● **Exercise details**
Transcribe exactly, and only, the lines that fall between the line containing "事先知道可能有什么事情发生: 2 -> 1" and the last line of the material, both ends included, omitting any pictures.

Records for this task below:

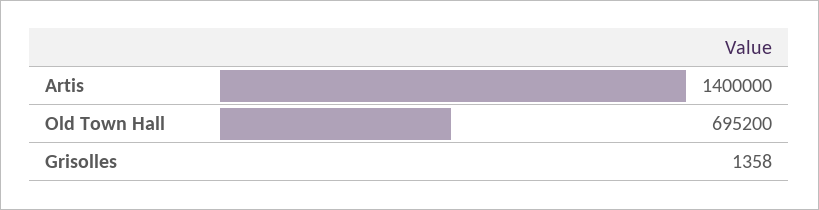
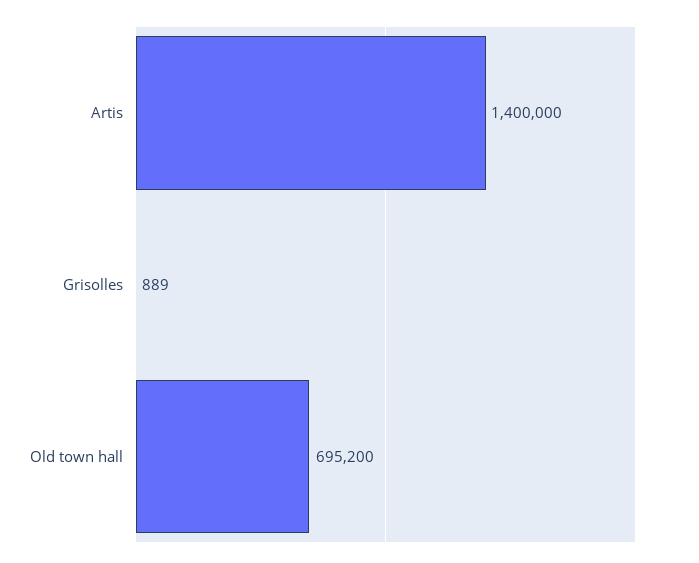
Grisolles: 1358 -> 889

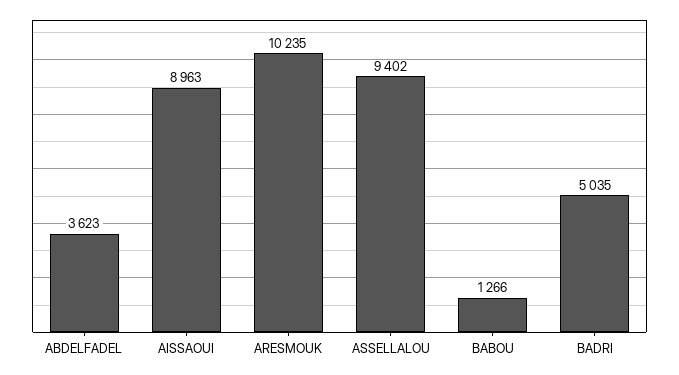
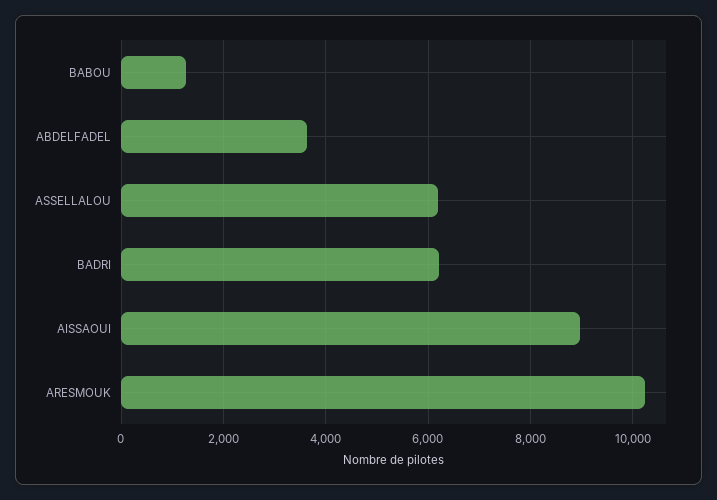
ASSELLALOU: 9402 -> 6200
BADRI: 5035 -> 6200

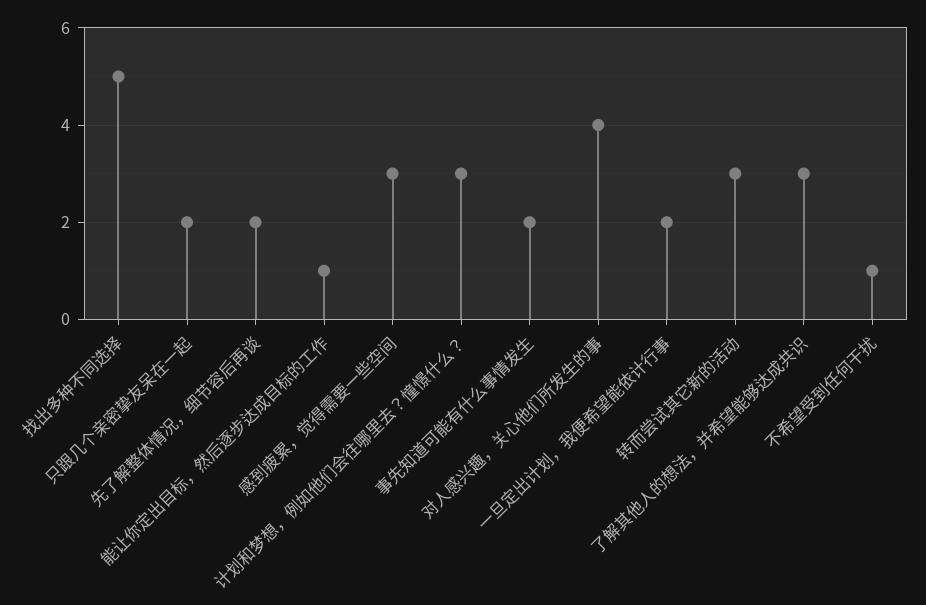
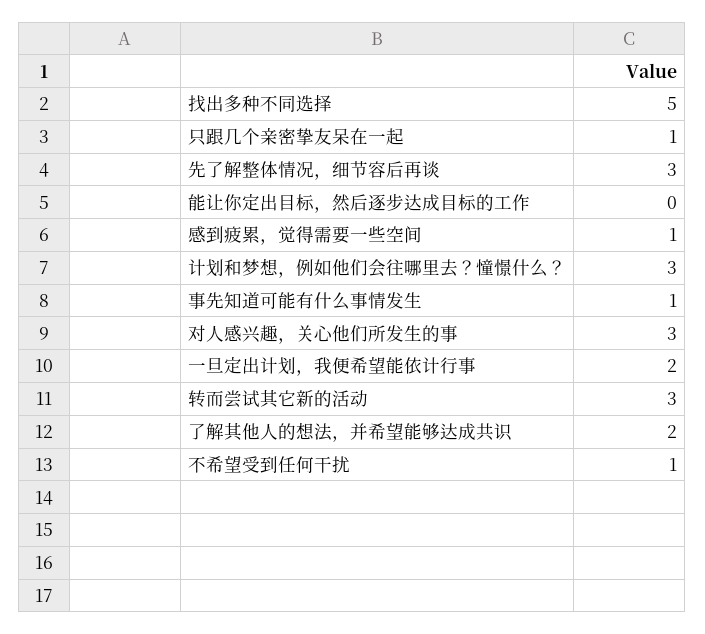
只跟几个亲密挚友呆在一起: 2 -> 1
先了解整体情况，细节容后再谈: 2 -> 3
能让你定出目标，然后逐步达成目标的工作: 1 -> 0
感到疲累，觉得需要一些空间: 3 -> 1
事先知道可能有什么事情发生: 2 -> 1
对人感兴趣，关心他们所发生的事: 4 -> 3
了解其他人的想法，并希望能够达成共识: 3 -> 2

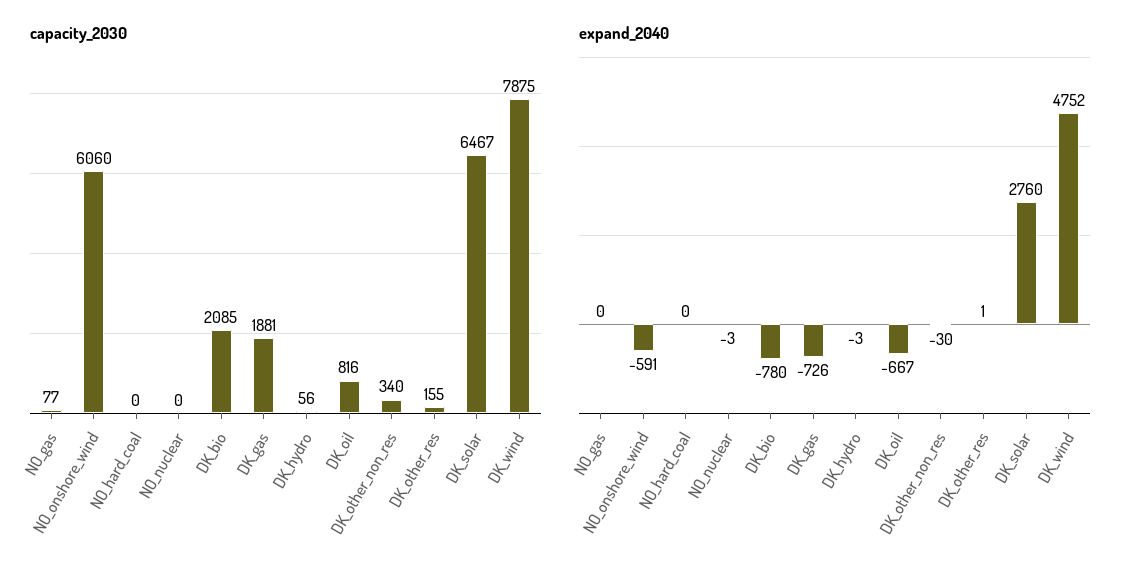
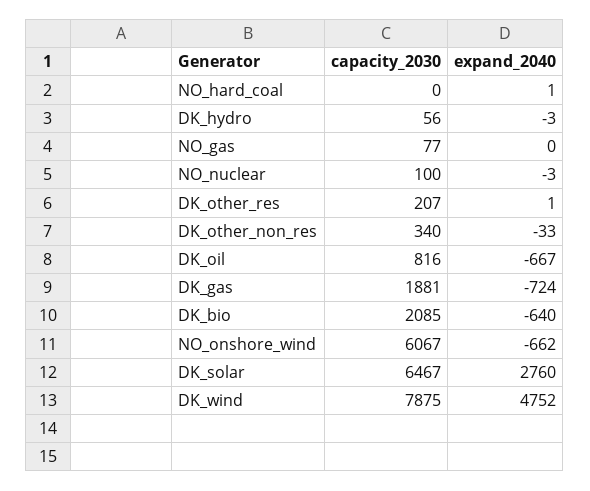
capacity_2030, NO_onshore_wind: 6060 -> 6067
capacity_2030, NO_nuclear: 0 -> 100
capacity_2030, DK_other_res: 155 -> 207
expand_2040, NO_onshore_wind: -591 -> -662
expand_2040, NO_hard_coal: 0 -> 1
expand_2040, DK_bio: -780 -> -640
expand_2040, DK_gas: -726 -> -724
expand_2040, DK_other_non_res: -30 -> -33

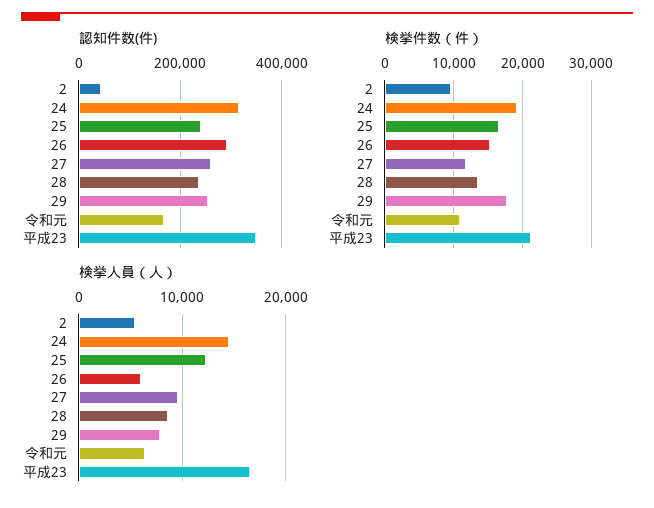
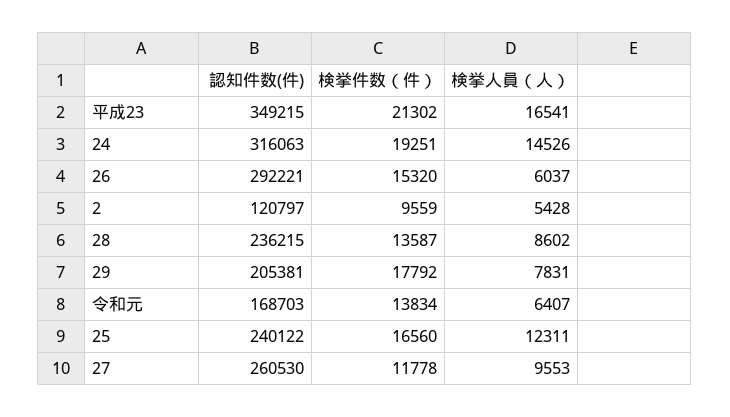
認知件数(件), 2: 40000 -> 120797
認知件数(件), 29: 260000 -> 205381
検挙件数（件）, 令和元: 11000 -> 13834

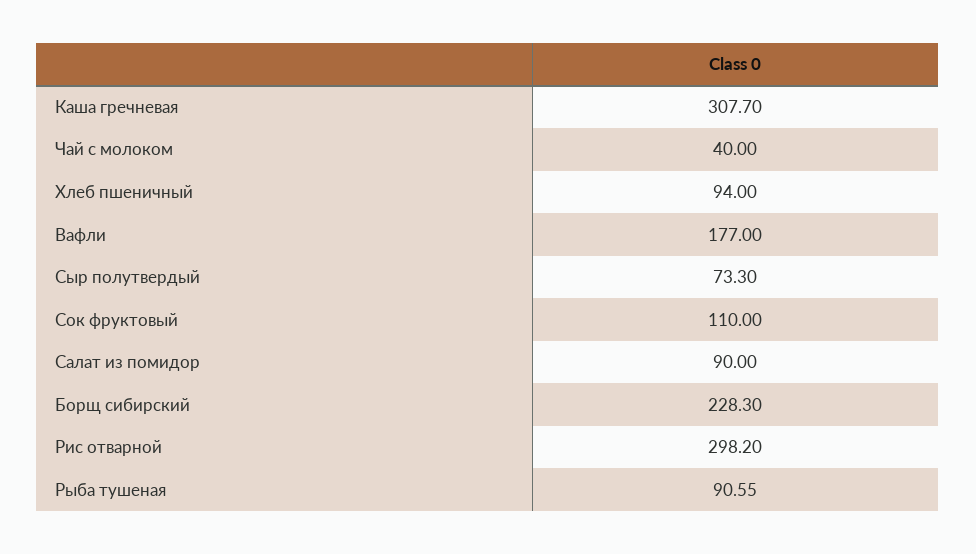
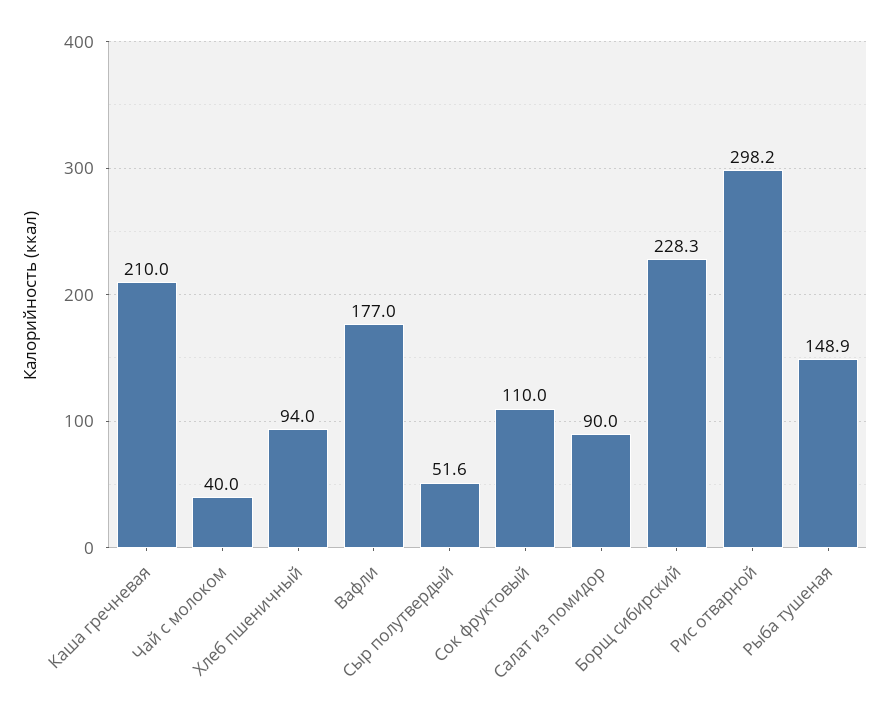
Каша гречневая: 307.7 -> 210
Сыр полутвердый: 73.3 -> 51.6
Рыба тушеная: 90.55 -> 148.9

End of Records for this task.

● **Solution for this exercise**
事先知道可能有什么事情发生: 2 -> 1
对人感兴趣，关心他们所发生的事: 4 -> 3
了解其他人的想法，并希望能够达成共识: 3 -> 2

capacity_2030, NO_onshore_wind: 6060 -> 6067
capacity_2030, NO_nuclear: 0 -> 100
capacity_2030, DK_other_res: 155 -> 207
expand_2040, NO_onshore_wind: -591 -> -662
expand_2040, NO_hard_coal: 0 -> 1
expand_2040, DK_bio: -780 -> -640
expand_2040, DK_gas: -726 -> -724
expand_2040, DK_other_non_res: -30 -> -33

認知件数(件), 2: 40000 -> 120797
認知件数(件), 29: 260000 -> 205381
検挙件数（件）, 令和元: 11000 -> 13834

Каша гречневая: 307.7 -> 210
Сыр полутвердый: 73.3 -> 51.6
Рыба тушеная: 90.55 -> 148.9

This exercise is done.